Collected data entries
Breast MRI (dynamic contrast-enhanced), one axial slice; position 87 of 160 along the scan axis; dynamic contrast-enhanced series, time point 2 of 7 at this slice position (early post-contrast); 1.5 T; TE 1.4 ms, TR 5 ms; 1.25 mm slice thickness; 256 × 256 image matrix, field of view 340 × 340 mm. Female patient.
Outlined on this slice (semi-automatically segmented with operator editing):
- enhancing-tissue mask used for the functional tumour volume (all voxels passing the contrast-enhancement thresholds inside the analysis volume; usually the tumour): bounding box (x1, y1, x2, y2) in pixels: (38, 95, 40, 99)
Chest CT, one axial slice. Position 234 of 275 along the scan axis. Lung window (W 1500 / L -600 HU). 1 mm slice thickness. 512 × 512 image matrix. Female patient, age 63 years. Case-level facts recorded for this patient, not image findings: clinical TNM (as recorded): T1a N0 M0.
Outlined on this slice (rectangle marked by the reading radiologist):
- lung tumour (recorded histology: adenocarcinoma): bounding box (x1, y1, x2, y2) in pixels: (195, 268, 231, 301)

TASK TO COMPLETE = Retype every line of the data above exactly.

YOUR SOLUTION =
Breast MRI (dynamic contrast-enhanced), one axial slice; position 87 of 160 along the scan axis; dynamic contrast-enhanced series, time point 2 of 7 at this slice position (early post-contrast); 1.5 T; TE 1.4 ms, TR 5 ms; 1.25 mm slice thickness; 256 × 256 image matrix, field of view 340 × 340 mm. Female patient.
Outlined on this slice (semi-automatically segmented with operator editing):
- enhancing-tissue mask used for the functional tumour volume (all voxels passing the contrast-enhancement thresholds inside the analysis volume; usually the tumour): bounding box (x1, y1, x2, y2) in pixels: (38, 95, 40, 99)
Chest CT, one axial slice. Position 234 of 275 along the scan axis. Lung window (W 1500 / L -600 HU). 1 mm slice thickness. 512 × 512 image matrix. Female patient, age 63 years. Case-level facts recorded for this patient, not image findings: clinical TNM (as recorded): T1a N0 M0.
Outlined on this slice (rectangle marked by the reading radiologist):
- lung tumour (recorded histology: adenocarcinoma): bounding box (x1, y1, x2, y2) in pixels: (195, 268, 231, 301)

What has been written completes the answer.